Summary via publisher, Now Publishers
Short-term Forecasting for Empirical Economists seeks to close the gap between research and applied short-term forecasting. The authors review some of the key theoretical results and empirical findings in the recent literature on short-term forecasting, and translate these findings into economically meaningful techniques to facilitate their widespread application to compute short-term forecasts in economics, and to monitor the ongoing business cycle developments in real time.

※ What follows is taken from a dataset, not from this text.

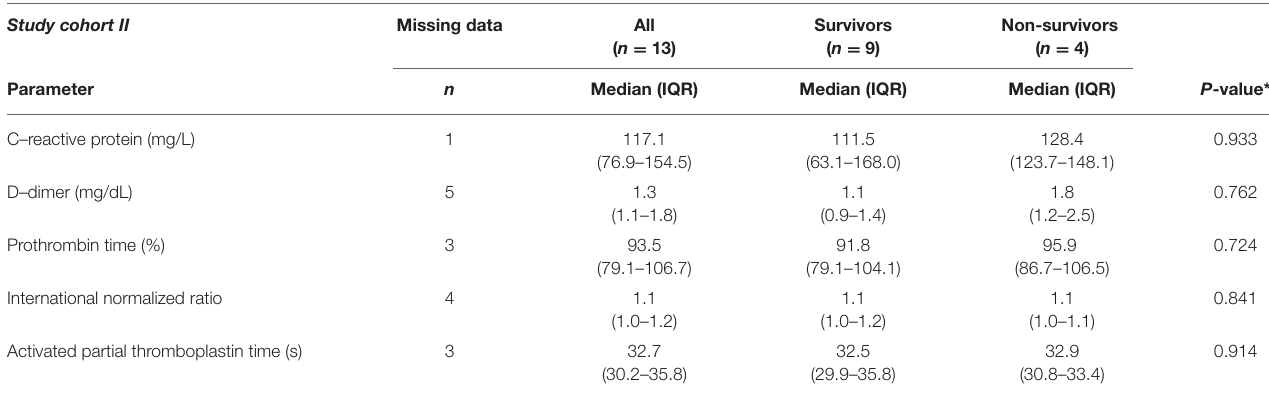
spot 403 ( Figure 3B ) and 413 ( Figure 3C ), which represent the two most abundant forms of this integrin ( Figure 3A ).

● The Great Mirror of Folly: Finance, Culture, and the Crash of 1720
Edited by William N. Goetzmann, et al.
Summary via publisher, Yale University Press
The world’s first global stock market bubble suddenly burst in 1720, destroying the dreams and fortunes of speculators in London, Paris, and Amsterdam virtually overnight. Their folly and misfortune inspired the publication of an extraordinary Dutch collection of satirical prints, plays, poetry, commentary, and financial prospectuses entitled Het groote Tafereel de Dwaasheid (The Great Mirror of Folly), a unique and lavish record of the financial crisis and its cultural dimensions. The current book adopts the title. It is a book about the book, a wide-ranging interdisciplinary collaboration that uncovers the meaning and influence of the Tafereel and the profound, lasting, and multifaceted impact of the crash of 1720 on European cultures and financial markets.